Dignitana AB is a public company with its registered office in Lund, Sweden. The company is listed on the Nasdaq OMX First North stock exchange. Corporate governance in Dignitana is based on the Swedish Companies Act, the listing agreement with Nasdaq OMX First North and other relevant regulations and recommendations for publicly-traded companies.

Articles of Inorporation

The Articles of Incorporation establish the company’s business focus, name, registered office, information related to capital stock, shareholder rights, the number of full and deputy board members, the number of auditors, how notice of the Annual General Meeting will be given, how registration for the Annual General Meeting will take place, how matters will be addressed at the Annual General Meeting and the company’s fiscal year.

Annual General Meeting

The Annual General Meeting (AGM) is the decision-making body of the company and is open to all shareholders. The Annual General Meeting of Dignitana is normally held in March/April in Lund, Sweden. The agenda of the Annual General Meeting includes the company’s development and decisions made in a number of central matters, such as dividends, remuneration to the Board of Directors and auditors, amendments to the Articles of Incorporation, the appointment of auditors, the election of board members and adoption of the annual financial statements. The AGM also decides on the discharge from liability and allocation of profits.
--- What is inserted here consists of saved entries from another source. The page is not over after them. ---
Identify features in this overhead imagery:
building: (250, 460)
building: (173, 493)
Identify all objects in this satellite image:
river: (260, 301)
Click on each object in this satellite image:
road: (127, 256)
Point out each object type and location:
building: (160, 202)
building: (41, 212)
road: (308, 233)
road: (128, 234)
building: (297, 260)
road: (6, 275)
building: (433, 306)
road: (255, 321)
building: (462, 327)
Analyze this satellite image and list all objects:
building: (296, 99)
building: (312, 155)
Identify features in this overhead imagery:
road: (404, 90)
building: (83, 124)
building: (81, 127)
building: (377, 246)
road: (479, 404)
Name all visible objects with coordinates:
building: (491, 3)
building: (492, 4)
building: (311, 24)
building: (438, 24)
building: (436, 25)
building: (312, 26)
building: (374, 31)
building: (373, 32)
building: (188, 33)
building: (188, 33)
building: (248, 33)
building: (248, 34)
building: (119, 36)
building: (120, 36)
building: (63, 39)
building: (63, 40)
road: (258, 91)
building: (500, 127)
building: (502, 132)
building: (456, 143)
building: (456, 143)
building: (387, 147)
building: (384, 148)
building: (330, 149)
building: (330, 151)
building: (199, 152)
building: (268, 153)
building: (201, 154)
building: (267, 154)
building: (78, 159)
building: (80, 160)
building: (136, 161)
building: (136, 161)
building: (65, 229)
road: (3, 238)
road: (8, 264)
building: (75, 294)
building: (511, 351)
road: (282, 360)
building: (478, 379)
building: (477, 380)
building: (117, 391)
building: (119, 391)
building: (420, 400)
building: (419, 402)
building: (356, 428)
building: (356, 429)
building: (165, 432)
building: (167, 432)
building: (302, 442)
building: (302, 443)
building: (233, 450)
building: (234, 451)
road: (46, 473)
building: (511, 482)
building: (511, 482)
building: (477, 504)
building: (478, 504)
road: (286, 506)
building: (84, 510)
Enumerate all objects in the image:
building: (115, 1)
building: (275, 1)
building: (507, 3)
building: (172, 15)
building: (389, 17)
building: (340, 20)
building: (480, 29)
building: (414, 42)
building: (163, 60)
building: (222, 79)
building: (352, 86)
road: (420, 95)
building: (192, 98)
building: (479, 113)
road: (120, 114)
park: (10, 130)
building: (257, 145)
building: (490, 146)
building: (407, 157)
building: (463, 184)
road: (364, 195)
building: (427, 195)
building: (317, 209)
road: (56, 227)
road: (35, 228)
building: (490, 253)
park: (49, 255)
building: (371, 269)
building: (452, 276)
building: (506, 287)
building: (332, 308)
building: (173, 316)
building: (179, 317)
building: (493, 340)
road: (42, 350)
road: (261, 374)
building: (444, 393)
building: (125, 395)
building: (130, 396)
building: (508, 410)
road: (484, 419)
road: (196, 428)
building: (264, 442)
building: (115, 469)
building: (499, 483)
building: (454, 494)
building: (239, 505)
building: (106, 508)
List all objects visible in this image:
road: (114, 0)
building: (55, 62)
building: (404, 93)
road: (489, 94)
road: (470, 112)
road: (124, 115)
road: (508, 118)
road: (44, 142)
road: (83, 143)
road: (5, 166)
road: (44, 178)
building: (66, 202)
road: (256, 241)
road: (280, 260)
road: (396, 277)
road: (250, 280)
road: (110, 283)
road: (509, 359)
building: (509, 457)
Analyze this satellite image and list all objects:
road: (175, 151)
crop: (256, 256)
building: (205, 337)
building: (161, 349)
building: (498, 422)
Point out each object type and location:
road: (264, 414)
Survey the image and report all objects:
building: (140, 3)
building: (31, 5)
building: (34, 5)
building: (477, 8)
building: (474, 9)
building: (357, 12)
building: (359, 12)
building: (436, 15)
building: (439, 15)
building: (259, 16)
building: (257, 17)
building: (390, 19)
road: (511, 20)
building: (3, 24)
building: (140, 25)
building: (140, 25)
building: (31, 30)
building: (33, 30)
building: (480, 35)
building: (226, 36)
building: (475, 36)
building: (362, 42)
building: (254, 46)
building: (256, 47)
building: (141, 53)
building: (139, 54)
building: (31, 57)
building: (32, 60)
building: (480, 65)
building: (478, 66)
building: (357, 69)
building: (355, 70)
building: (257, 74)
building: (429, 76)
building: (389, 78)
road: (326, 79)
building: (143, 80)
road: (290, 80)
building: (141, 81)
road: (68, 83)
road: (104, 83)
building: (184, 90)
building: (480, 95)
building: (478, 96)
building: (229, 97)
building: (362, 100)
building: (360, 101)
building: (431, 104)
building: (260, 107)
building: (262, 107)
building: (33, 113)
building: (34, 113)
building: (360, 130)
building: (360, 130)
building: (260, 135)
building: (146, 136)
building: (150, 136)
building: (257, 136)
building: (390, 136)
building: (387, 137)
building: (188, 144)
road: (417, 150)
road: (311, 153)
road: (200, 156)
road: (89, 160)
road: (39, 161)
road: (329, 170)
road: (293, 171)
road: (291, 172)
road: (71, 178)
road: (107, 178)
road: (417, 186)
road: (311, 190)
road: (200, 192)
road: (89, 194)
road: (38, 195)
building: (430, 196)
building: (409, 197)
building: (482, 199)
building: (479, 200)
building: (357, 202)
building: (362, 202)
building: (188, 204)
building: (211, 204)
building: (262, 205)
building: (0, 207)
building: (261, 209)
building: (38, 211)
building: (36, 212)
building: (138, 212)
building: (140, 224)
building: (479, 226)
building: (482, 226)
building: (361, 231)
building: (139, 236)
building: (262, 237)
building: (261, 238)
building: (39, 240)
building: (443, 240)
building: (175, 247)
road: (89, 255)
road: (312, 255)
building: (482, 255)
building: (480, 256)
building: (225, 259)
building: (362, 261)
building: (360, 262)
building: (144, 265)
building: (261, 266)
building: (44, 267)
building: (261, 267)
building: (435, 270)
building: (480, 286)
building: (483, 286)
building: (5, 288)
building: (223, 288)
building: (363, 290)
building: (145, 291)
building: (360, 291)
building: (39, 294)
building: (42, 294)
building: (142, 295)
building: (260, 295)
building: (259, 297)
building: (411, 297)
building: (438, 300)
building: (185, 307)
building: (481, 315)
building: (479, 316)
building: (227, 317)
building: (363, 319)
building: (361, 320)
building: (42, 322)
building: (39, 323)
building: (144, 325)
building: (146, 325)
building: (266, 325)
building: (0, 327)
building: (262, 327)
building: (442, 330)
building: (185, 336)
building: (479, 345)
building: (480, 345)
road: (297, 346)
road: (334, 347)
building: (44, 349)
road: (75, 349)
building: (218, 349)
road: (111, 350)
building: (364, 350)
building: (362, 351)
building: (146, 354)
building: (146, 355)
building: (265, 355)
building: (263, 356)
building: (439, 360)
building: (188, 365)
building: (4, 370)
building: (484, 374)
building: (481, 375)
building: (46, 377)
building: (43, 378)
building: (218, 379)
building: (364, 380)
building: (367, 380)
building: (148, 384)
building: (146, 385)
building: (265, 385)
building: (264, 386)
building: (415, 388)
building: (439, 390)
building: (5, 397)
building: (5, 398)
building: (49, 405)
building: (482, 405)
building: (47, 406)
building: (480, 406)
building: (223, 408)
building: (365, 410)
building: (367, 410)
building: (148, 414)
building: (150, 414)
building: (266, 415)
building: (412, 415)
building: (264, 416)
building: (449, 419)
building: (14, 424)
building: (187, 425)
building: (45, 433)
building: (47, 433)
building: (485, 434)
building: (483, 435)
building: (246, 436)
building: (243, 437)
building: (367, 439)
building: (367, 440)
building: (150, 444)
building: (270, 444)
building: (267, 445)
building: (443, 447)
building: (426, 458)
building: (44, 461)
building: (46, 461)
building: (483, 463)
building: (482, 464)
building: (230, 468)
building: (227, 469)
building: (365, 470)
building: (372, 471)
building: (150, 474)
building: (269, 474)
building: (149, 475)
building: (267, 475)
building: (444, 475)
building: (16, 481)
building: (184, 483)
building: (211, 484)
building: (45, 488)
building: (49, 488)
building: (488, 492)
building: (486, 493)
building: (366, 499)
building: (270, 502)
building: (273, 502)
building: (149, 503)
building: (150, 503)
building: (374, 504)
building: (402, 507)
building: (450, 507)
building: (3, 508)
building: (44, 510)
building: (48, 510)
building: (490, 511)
Board of Directors and its Work

The principal owner strives to ensure that the board members elected by the AGM represent the knowledge and expertise relevant to Dignitana’s operations.
The Dignitana 2015 annual general meeting elected the following Board of Directors (based on the proposal of the election committee): re-election of Johan Stormby, Semmy Rülf, Erik von Schenck and Magnus Nilsson. William Cronin was elected as a new member of the Board of Directors at the extraordinary general meeting held in August 2015.

Election committee

Johan Stormby
Bill Cronin
Semmy Rülf

Formal Work Plan of the Board

The Board of Directors is responsible to shareholders for the organization and management of the company. The Board shall continually monitor the company’s financial situation. The Chairman of the Board shall lead the Board’s work and ensure that the Board performs the duties prescribed by the Swedish Companies Act and the Articles of Incorporation. At the board meeting following election each year, the Dignitana Board adopts a formal work plan with instructions regarding distribution of work between the board and the CEO as well as instructions for financial reporting. In addition to regular board meetings, the Board convenes whenever special circumstances arise. At the board meeting where the annual financial statements are presented, the auditors attend to present their audit findings.
The CEO leads operations within the framework established by the Board. He compiles the necessary informational and decision-making material for board meetings, presents such material and makes reasoned proposals for decisions. The CEO leads the company’s work and makes decisions in consultation with other senior executives.

Auditors

An external auditor is appointed at the Annual General Meeting for a period of one year. The role of the auditors is to review the company’s annual report and accounting as well as the management work of the board and CEO on behalf of the shareholders. The 2014 AGM elected PWC as accounting firm. The head auditor is Lars Nilsson.